Leila guardò il telefono, sono le 18.30. Era in anticipo per il suo appuntamento e si incamminò verso il mare.
Il vestito a righe e le mani in tasca, che silenzio pensò. Qualcuno correva sul lungomare, qualcun’altro era lì seduto solo a guardarlo. Qualche coppia, qualche faccia truce.
Una bimba giocava con due sfere, per metà trasparenti e metà colorate. I suoi genitori stavano sistemando un piccolo punto di ristoro, lí sul lungomare. “Bibite fresche” si legge su un cartello improvvisato e scritto maldestramente. La bambina aveva tanti boccoli biondi, sembrava un angelo. Leila pensò che forse era più fortunata di altre, o forse no.

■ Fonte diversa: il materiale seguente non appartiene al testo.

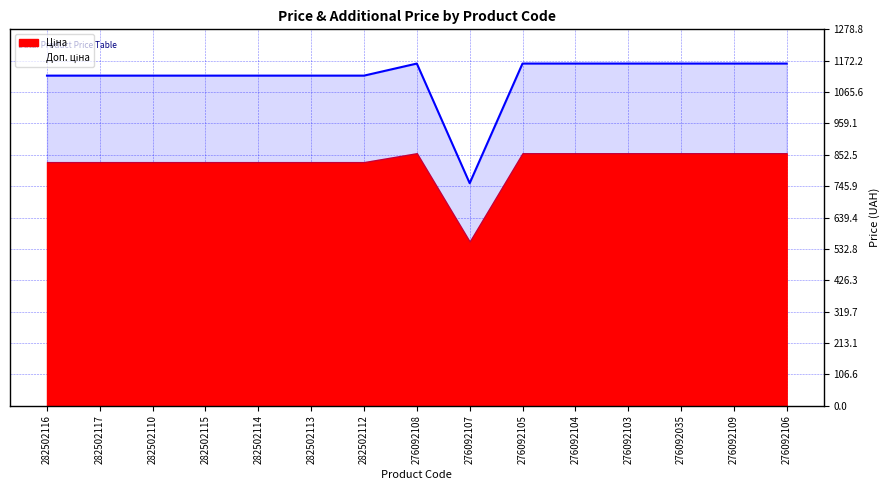

What position from the left is 276092108?

8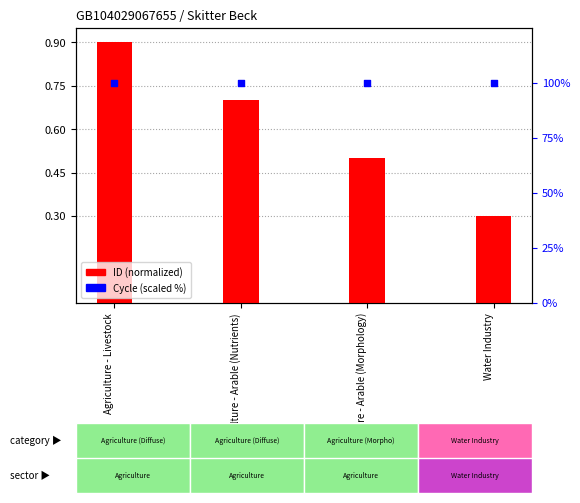

What is the total value across all series at Agriculture - Arable (Morphology)?

100.5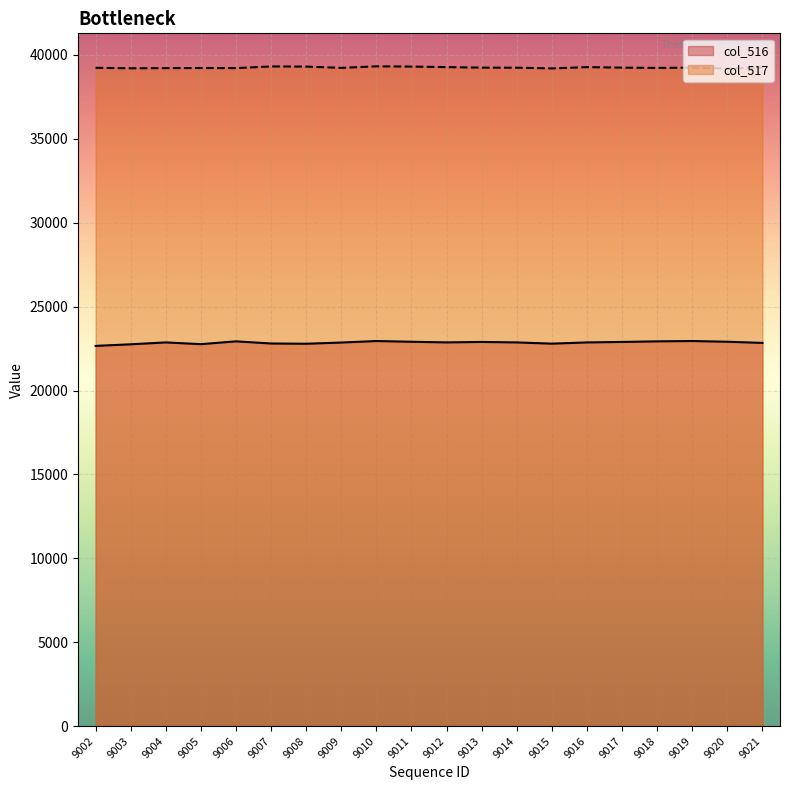

Reading right to left, extract all data points from this chart.

col_516: 9021=22840	9020=22910	9019=22953	9018=22934	9017=22898	9016=22870	9015=22797	9014=22870	9013=22898	9012=22871	9011=22910	9010=22953	9009=22863	9008=22791	9007=22806	9006=22934	9005=22766	9004=22870	9003=22758	9002=22663
col_517: 9021=39255	9020=39189	9019=39247	9018=39230	9017=39247	9016=39277	9015=39201	9014=39243	9013=39247	9012=39277	9011=39310	9010=39325	9009=39233	9008=39310	9007=39318	9006=39218	9005=39225	9004=39217	9003=39207	9002=39237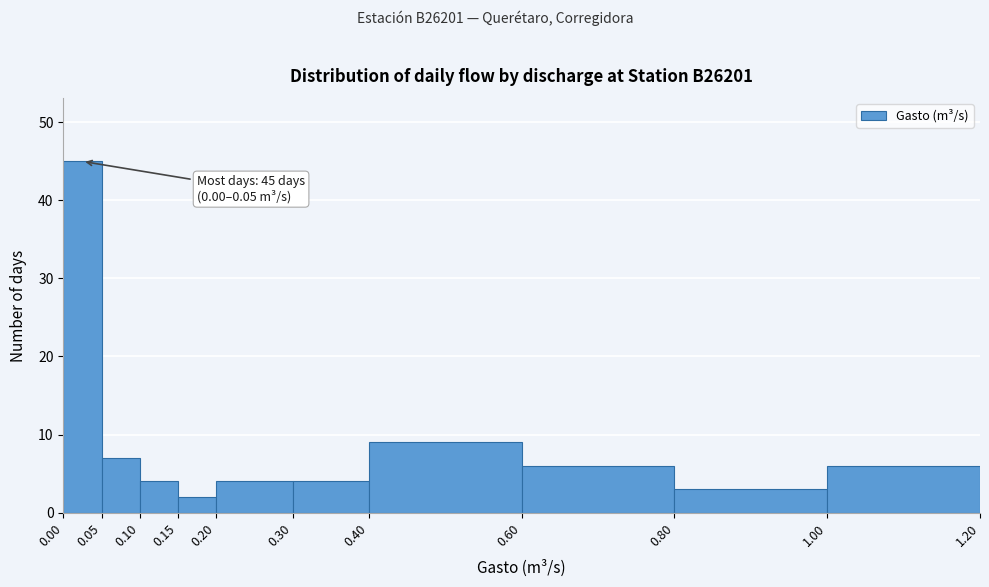

Over which range of the x-axis is the bar tallest?

0.00 to 0.05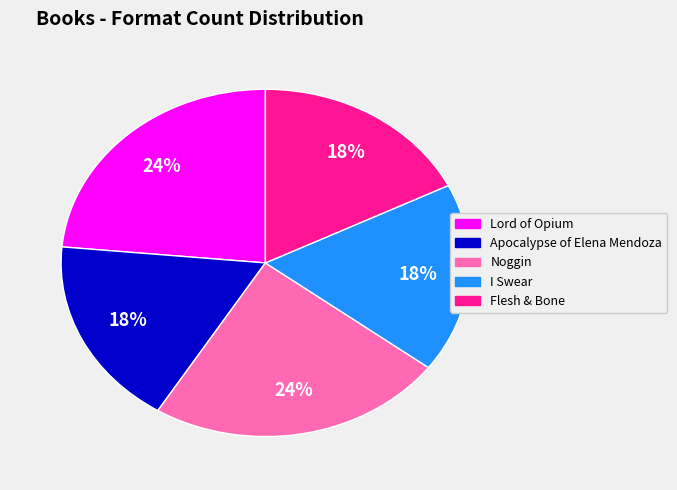

What percentage is the Apocalypse of Elena Mendoza slice, to the nearest percent?

18%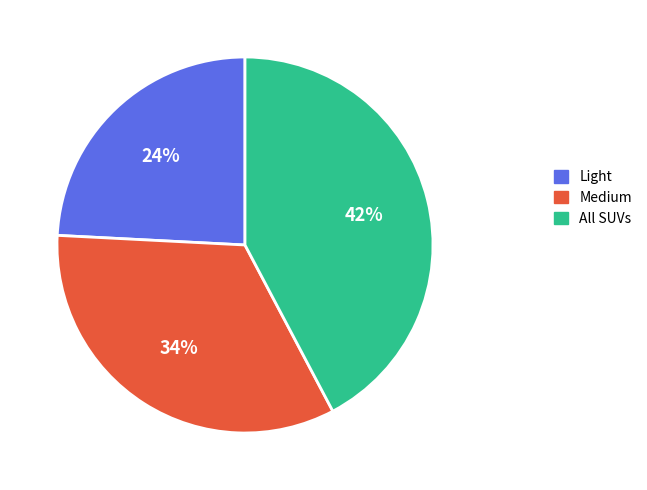

How many segments does this pie chart have?

3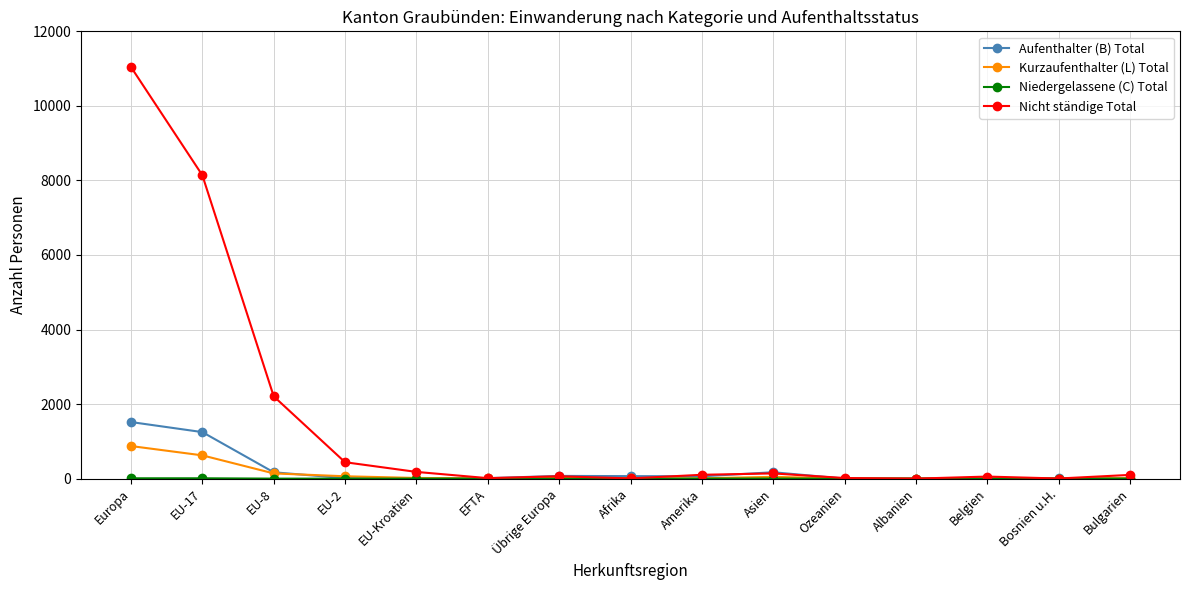

At how many categories does at least one series exceed 4951?

2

Più avanti c’era ancora una panchina. Una signora sorrideva e chiacchierava con l’uomo innanzi a lei. Un copricapo all’uncinetto. Forse i segni di una chemioterapia. Fu impossibile non sorridersi.
Il silenzio che accompagnava Leila fu interrotto dalle campane della chiesa e dal richiamo della moschea.

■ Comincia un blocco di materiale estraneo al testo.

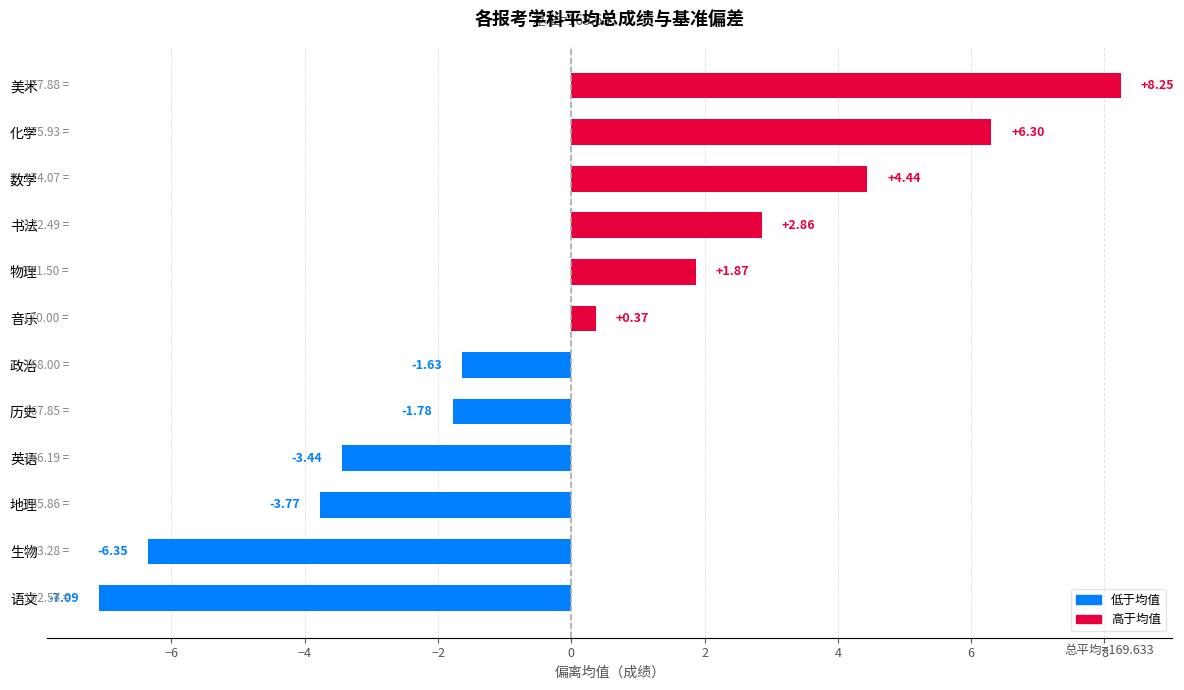

What is the change in value from 生物 to 美术?

+14.6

Un ricordo le tornò alla mente, una foto scattata da un’amica in una moschea di Istanbul. Le donne musulmane pregavano con le mani giunte. Anche le donne cristiane lo fanno, pensò. Tutte bellissime in quel gesto raccolto e semplice che in India diventa Namasté che significa “Mi inchino al divino che è in te”.
È tardi. Leila guardò di nuovo il telefono, non portava più l’orologio da tempo ormai. Era ora di recarsi al suo appuntamento del lunedì. La terapia l’attendeva. Era un processo lungo e difficile che aveva intrapreso un anno prima, sotto l’occhio confortante del faro della sua città. Una nuova gestalt si sarebbe aperta questa sera.